* **THE DATA**:
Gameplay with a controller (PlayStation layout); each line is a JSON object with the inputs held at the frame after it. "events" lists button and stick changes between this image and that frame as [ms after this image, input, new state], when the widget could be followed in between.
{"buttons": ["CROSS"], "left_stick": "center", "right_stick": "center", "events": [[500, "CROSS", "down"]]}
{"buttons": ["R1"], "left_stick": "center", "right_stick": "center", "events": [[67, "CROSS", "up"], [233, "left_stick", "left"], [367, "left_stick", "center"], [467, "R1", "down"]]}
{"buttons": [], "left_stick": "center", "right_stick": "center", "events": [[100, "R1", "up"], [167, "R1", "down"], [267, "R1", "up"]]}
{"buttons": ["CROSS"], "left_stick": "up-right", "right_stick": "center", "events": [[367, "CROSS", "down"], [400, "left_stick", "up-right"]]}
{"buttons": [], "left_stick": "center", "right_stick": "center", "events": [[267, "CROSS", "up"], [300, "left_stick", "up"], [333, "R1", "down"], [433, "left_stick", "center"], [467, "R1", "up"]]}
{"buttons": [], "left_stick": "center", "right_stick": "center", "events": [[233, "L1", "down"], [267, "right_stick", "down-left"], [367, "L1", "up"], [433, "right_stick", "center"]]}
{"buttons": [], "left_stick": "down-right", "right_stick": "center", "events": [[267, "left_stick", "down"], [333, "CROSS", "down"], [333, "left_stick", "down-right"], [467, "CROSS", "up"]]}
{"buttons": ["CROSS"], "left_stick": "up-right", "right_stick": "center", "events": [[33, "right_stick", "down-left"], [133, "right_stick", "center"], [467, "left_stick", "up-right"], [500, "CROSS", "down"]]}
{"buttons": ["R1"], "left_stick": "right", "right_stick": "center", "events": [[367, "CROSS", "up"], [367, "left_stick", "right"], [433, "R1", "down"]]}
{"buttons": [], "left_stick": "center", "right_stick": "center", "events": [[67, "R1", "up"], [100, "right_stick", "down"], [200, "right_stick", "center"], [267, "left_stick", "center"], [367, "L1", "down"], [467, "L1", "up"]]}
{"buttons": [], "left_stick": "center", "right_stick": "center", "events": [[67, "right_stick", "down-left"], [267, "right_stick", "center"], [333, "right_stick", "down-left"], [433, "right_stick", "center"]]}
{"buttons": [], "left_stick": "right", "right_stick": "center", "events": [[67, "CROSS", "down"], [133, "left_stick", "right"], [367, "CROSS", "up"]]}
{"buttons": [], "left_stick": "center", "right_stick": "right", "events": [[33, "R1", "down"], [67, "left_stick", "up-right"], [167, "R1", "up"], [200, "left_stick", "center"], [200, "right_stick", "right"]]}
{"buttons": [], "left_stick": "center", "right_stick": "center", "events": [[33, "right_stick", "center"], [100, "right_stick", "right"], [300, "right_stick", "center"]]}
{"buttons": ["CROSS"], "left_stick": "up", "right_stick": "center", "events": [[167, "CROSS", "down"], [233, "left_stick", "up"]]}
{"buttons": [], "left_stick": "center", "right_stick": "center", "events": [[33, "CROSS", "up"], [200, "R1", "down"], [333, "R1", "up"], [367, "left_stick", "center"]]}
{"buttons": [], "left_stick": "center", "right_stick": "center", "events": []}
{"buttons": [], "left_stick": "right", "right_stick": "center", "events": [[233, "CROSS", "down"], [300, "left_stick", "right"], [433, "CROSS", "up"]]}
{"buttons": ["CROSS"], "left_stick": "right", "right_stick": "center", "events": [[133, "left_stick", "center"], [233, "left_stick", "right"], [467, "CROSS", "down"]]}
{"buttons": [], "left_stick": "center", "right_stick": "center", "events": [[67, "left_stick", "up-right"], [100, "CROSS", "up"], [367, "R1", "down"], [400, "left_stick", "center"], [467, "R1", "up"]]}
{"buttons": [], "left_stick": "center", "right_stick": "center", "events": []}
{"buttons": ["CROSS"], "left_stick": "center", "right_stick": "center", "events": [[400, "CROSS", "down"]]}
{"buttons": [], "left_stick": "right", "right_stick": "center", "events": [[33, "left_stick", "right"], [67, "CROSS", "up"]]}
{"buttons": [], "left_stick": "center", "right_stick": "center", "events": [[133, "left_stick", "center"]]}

* **WORK INSTRUCTION**: What the exercise asks for is the listing above, retyped in full.

* **RESPONSE AREA**:
Gameplay with a controller (PlayStation layout); each line is a JSON object with the inputs held at the frame after it. "events" lists button and stick changes between this image and that frame as [ms after this image, input, new state], when the widget could be followed in between.
{"buttons": ["CROSS"], "left_stick": "center", "right_stick": "center", "events": [[500, "CROSS", "down"]]}
{"buttons": ["R1"], "left_stick": "center", "right_stick": "center", "events": [[67, "CROSS", "up"], [233, "left_stick", "left"], [367, "left_stick", "center"], [467, "R1", "down"]]}
{"buttons": [], "left_stick": "center", "right_stick": "center", "events": [[100, "R1", "up"], [167, "R1", "down"], [267, "R1", "up"]]}
{"buttons": ["CROSS"], "left_stick": "up-right", "right_stick": "center", "events": [[367, "CROSS", "down"], [400, "left_stick", "up-right"]]}
{"buttons": [], "left_stick": "center", "right_stick": "center", "events": [[267, "CROSS", "up"], [300, "left_stick", "up"], [333, "R1", "down"], [433, "left_stick", "center"], [467, "R1", "up"]]}
{"buttons": [], "left_stick": "center", "right_stick": "center", "events": [[233, "L1", "down"], [267, "right_stick", "down-left"], [367, "L1", "up"], [433, "right_stick", "center"]]}
{"buttons": [], "left_stick": "down-right", "right_stick": "center", "events": [[267, "left_stick", "down"], [333, "CROSS", "down"], [333, "left_stick", "down-right"], [467, "CROSS", "up"]]}
{"buttons": ["CROSS"], "left_stick": "up-right", "right_stick": "center", "events": [[33, "right_stick", "down-left"], [133, "right_stick", "center"], [467, "left_stick", "up-right"], [500, "CROSS", "down"]]}
{"buttons": ["R1"], "left_stick": "right", "right_stick": "center", "events": [[367, "CROSS", "up"], [367, "left_stick", "right"], [433, "R1", "down"]]}
{"buttons": [], "left_stick": "center", "right_stick": "center", "events": [[67, "R1", "up"], [100, "right_stick", "down"], [200, "right_stick", "center"], [267, "left_stick", "center"], [367, "L1", "down"], [467, "L1", "up"]]}
{"buttons": [], "left_stick": "center", "right_stick": "center", "events": [[67, "right_stick", "down-left"], [267, "right_stick", "center"], [333, "right_stick", "down-left"], [433, "right_stick", "center"]]}
{"buttons": [], "left_stick": "right", "right_stick": "center", "events": [[67, "CROSS", "down"], [133, "left_stick", "right"], [367, "CROSS", "up"]]}
{"buttons": [], "left_stick": "center", "right_stick": "right", "events": [[33, "R1", "down"], [67, "left_stick", "up-right"], [167, "R1", "up"], [200, "left_stick", "center"], [200, "right_stick", "right"]]}
{"buttons": [], "left_stick": "center", "right_stick": "center", "events": [[33, "right_stick", "center"], [100, "right_stick", "right"], [300, "right_stick", "center"]]}
{"buttons": ["CROSS"], "left_stick": "up", "right_stick": "center", "events": [[167, "CROSS", "down"], [233, "left_stick", "up"]]}
{"buttons": [], "left_stick": "center", "right_stick": "center", "events": [[33, "CROSS", "up"], [200, "R1", "down"], [333, "R1", "up"], [367, "left_stick", "center"]]}
{"buttons": [], "left_stick": "center", "right_stick": "center", "events": []}
{"buttons": [], "left_stick": "right", "right_stick": "center", "events": [[233, "CROSS", "down"], [300, "left_stick", "right"], [433, "CROSS", "up"]]}
{"buttons": ["CROSS"], "left_stick": "right", "right_stick": "center", "events": [[133, "left_stick", "center"], [233, "left_stick", "right"], [467, "CROSS", "down"]]}
{"buttons": [], "left_stick": "center", "right_stick": "center", "events": [[67, "left_stick", "up-right"], [100, "CROSS", "up"], [367, "R1", "down"], [400, "left_stick", "center"], [467, "R1", "up"]]}
{"buttons": [], "left_stick": "center", "right_stick": "center", "events": []}
{"buttons": ["CROSS"], "left_stick": "center", "right_stick": "center", "events": [[400, "CROSS", "down"]]}
{"buttons": [], "left_stick": "right", "right_stick": "center", "events": [[33, "left_stick", "right"], [67, "CROSS", "up"]]}
{"buttons": [], "left_stick": "center", "right_stick": "center", "events": [[133, "left_stick", "center"]]}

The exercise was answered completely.